◆ **Problems and tasks**
**1)** In the LLM unlearning summary, translate this sentence into Spanish: "This addresses the need for better evaluation of LLM unlearning to ensure ethical and safe AI deployment, though it is incremental as it builds on existing unlearning methods with a novel evaluation approach."
**2)** Go on with the LLM unlearning summary, picking up after its last sentence.

◆ **Text under study**
Beyond Single-Value Metrics: Evaluating and Enhancing LLM Unlearning with Cognitive Diagnosis
This addresses the need for better evaluation of LLM unlearning to ensure ethical and safe AI deployment, though it is incremental as it builds on existing unlearning methods with a novel evaluation approach.
The paper tackles the problem of evaluating LLM unlearning methods, which often rely on single-value metrics that fail to capture nuanced retention of harmful knowledge, by proposing UNCD, a framework using Cognitive Diagnosis Modeling for fine-grained evaluation and targeted unlearning, demonstrating enhanced removal of harmful abilities across eight methods and two base models.

◆ **Extracted records**
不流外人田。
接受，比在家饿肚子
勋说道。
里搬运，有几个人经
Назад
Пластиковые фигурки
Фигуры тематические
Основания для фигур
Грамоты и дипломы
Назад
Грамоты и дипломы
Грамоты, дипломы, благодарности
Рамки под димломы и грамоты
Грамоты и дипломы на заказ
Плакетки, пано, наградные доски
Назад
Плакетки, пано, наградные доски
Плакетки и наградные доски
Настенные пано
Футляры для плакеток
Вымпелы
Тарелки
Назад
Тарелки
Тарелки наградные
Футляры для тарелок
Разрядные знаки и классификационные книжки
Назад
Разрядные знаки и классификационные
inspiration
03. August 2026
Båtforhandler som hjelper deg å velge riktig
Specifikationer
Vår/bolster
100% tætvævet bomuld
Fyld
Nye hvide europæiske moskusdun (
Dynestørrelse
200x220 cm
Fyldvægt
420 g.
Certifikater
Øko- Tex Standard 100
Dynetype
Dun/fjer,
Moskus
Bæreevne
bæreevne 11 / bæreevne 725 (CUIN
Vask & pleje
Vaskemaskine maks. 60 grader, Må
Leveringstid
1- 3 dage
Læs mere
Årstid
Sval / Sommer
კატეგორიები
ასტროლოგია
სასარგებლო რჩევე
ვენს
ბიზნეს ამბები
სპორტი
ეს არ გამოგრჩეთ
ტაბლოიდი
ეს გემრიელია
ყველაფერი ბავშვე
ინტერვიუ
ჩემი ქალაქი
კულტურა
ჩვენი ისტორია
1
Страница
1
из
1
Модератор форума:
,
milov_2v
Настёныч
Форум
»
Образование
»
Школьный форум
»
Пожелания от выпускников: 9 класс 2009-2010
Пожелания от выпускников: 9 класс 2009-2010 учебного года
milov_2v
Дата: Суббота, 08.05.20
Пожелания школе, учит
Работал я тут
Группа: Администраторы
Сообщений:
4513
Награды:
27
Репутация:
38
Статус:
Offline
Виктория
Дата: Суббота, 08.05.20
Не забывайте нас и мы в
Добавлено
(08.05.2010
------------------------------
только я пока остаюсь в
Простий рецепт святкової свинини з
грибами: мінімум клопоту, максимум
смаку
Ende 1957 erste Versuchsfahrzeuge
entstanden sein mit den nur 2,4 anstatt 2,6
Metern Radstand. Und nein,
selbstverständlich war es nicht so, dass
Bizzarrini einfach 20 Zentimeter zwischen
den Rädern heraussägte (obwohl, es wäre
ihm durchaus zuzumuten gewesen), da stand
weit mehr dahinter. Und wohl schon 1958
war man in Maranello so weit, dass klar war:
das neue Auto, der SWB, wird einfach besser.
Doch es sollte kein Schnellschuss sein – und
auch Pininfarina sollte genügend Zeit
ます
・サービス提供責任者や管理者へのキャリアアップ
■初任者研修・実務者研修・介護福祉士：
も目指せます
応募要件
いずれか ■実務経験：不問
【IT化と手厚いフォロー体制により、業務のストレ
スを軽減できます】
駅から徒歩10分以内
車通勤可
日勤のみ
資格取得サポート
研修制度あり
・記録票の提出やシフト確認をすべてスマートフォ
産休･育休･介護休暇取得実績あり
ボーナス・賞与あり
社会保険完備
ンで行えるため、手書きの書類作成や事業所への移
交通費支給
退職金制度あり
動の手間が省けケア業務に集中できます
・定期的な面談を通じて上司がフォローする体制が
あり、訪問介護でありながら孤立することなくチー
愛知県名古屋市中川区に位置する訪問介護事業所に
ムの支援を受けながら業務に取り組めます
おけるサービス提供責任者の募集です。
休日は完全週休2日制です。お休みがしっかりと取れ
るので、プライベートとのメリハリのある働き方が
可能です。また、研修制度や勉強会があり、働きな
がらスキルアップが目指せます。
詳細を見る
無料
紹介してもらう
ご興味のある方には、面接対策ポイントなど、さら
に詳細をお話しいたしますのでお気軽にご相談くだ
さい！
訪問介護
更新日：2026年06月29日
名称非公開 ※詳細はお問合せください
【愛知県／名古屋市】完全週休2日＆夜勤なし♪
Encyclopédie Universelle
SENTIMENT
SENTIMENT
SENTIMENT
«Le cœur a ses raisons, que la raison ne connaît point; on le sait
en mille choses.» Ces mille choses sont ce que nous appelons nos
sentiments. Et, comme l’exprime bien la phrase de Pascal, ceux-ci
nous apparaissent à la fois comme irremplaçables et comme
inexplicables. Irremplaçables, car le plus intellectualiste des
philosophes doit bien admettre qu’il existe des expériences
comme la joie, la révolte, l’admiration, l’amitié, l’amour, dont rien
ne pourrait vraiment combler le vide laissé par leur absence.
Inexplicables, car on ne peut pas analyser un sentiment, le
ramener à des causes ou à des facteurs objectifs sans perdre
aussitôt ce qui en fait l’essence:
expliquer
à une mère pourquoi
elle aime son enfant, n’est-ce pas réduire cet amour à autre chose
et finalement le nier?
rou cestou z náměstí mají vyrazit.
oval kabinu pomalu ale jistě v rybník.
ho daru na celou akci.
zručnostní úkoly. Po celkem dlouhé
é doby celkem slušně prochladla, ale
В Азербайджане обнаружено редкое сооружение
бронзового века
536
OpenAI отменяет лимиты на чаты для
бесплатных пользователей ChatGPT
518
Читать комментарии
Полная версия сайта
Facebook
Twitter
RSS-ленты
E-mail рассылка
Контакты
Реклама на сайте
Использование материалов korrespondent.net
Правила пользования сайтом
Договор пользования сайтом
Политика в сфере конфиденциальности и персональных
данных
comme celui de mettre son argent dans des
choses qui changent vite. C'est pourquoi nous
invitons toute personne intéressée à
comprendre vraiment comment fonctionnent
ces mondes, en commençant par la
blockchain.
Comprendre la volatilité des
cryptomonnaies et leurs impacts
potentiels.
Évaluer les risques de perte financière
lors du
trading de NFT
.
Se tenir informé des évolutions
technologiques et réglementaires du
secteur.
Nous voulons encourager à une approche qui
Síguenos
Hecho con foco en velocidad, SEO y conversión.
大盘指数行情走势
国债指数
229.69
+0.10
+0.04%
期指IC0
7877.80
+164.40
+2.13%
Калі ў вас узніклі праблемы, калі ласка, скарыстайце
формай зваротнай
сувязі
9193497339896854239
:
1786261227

◆ **Answers provided**
**1)** Esto responde a la necesidad de una mejor evaluación del desaprendizaje en los LLM para garantizar un despliegue ético y seguro de la IA, aunque es incremental, ya que se basa en métodos de desaprendizaje existentes con un enfoque de evaluación novedoso.

**2)**
Due to the widespread use of LLMs and the rising critical ethical and safety concerns, LLM unlearning methods have been developed to remove harmful knowledge and undesirable capabilities. In this context, evaluations are mostly based on single-value metrics such as QA accuracy. However, these metrics often fail to capture the nuanced retention of harmful knowledge components, making it difficult to assess the true effectiveness of unlearning. To address this issue, we propose UNCD (UNlearning evaluation via Cognitive Diagnosis), a novel framework that leverages Cognitive Diagnosis Modeling for fine-grained evaluation of LLM unlearning. Our dedicated benchmark, UNCD-Cyber, provides a detailed assessment of the removal of dangerous capabilities. Moreover, we introduce UNCD-Agent, which refines unlearning by diagnosing knowledge remnants and generating targeted unlearning data. Extensive experiments across eight unlearning methods and two base models demonstrate that UNCD not only enhances evaluation but also effectively facilitates the removal of harmful LLM abilities.